# If AI was 6'6"



## LionOfJudah (May 27, 2003)

I was thinking the other day when someone said TJ Ford's game would improve if he was taller, well what if AI was taller? Would he be better than Kobe and/or Tmac?


----------



## cima (Nov 6, 2003)

It depends how you look at it. Realistically, probably not because he wouldn't be nearly as quick or fast.

But if you want to speak unrealistically...then he might be.


----------



## LionOfJudah (May 27, 2003)

> Originally posted by <b>CiMa</b>!
> It depends how you look at it. Realistically, probably not because he wouldn't be nearly as quick or fast.
> 
> But if you want to speak unrealistically...then he might be.


He wouldn't be as quick or fast but nor would he have to be. He'd by no means be slow tho. I would just think his heart and determination would seperate him from the crowd.


----------



## Pinball (Aug 3, 2002)

> Originally posted by <b>stevemc</b>!
> 
> 
> He wouldn't be as quick or fast but nor would he have to be. He'd by no means be slow tho. I would just think his heart and determination would seperate him from the crowd.


Yes but would it improve his jumpshot? You'd think that a few more inches would allow him to shoot up over the top of people better. However, I've seen tall, athletic guys that are terrible shooters and short guys like KJ who shot a high %. I think his low fg % is why everyone is quick to put him third behind Kobe and TMac as an individual player. If he shot closer to 45% I think he'd be a top 3 player. The one area of his game that would vastly improve with added size is his defense. He's great as playing the passing lanes but he struggles as a man to man defender against taller guards. I think that he'd be much better in that regard. I think that he'd have a chance to be better than Kobe and TMac but some of the flaws would still be there.


----------



## onecooljew (Apr 24, 2003)

If i was 7'6....:gopray:


----------



## Laker Freak (Jul 1, 2003)

If he was 6'6" he would not be able to slide through the defense as he often does, because he would be to big.


----------



## aboveallodds24 (Sep 22, 2003)

not to be mean or anything but this post is retarded beacause if AI were 6'6 then his game would be different... he wouldnt use the things that make his successful as it is... i mean i am sure he would still be great and all but it would change his game entirely


----------



## Nevus (Jun 3, 2003)

One of AI's greatest strengths is using his small size to his advantage, with his ballhandling, playing the passing lanes, moving without the ball, etc.... who knows what kind of player he'd be if he were tall... of course, I think he'd be at least as good as he is now, he's a great athlete and a great competitor. Just having endurance and heart counts for a lot.


----------



## HKF (Dec 10, 2002)

If my mom had a d*** she would be my dad.  :bsmile:


----------



## 1 Penny (Jul 11, 2003)

If Iverson was 6'6 and somehow retains 95% of his quickness and agility. He'd be the closest to young MJ, in terms of offensive approach to basketball.

I can picture Iverson taking it in the rim and dunking on fools, I can also see him nailing more shots within the 17 footer range...


But thats if he was 6'6 with quickness similar to his current form.


----------



## IV (Jul 16, 2002)

If, if was fifth we'd all be drunk.

■ DATASET CONTENT
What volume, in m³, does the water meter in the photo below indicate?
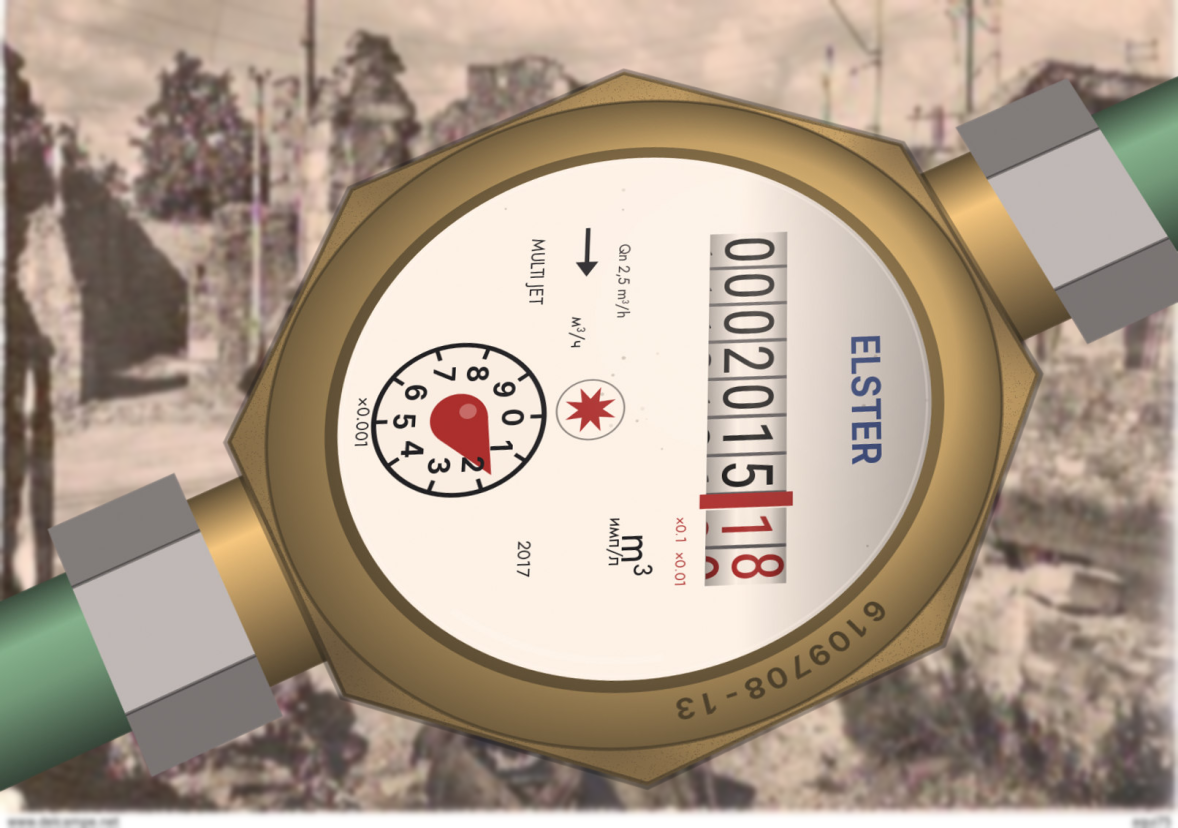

■ ASSIGNMENT
Could you quote the forum thread about a taller AI word for word, starting with "## Nevus (Jun" and going on through "counts for a lot."?

■ WRITTEN SOLUTION
## Nevus (Jun 3, 2003)

One of AI's greatest strengths is using his small size to his advantage, with his ballhandling, playing the passing lanes, moving without the ball, etc.... who knows what kind of player he'd be if he were tall... of course, I think he'd be at least as good as he is now, he's a great athlete and a great competitor. Just having endurance and heart counts for a lot.